[Start of section]

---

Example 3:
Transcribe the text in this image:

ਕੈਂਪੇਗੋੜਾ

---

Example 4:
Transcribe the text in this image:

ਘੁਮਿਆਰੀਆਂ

[End of section]

A word-for-word copy of the listing is the expected answer.

---

Example 3:
Transcribe the text in this image:

ਕੈਂਪੇਗੋੜਾ

---

Example 4:
Transcribe the text in this image:

ਘੁਮਿਆਰੀਆਂ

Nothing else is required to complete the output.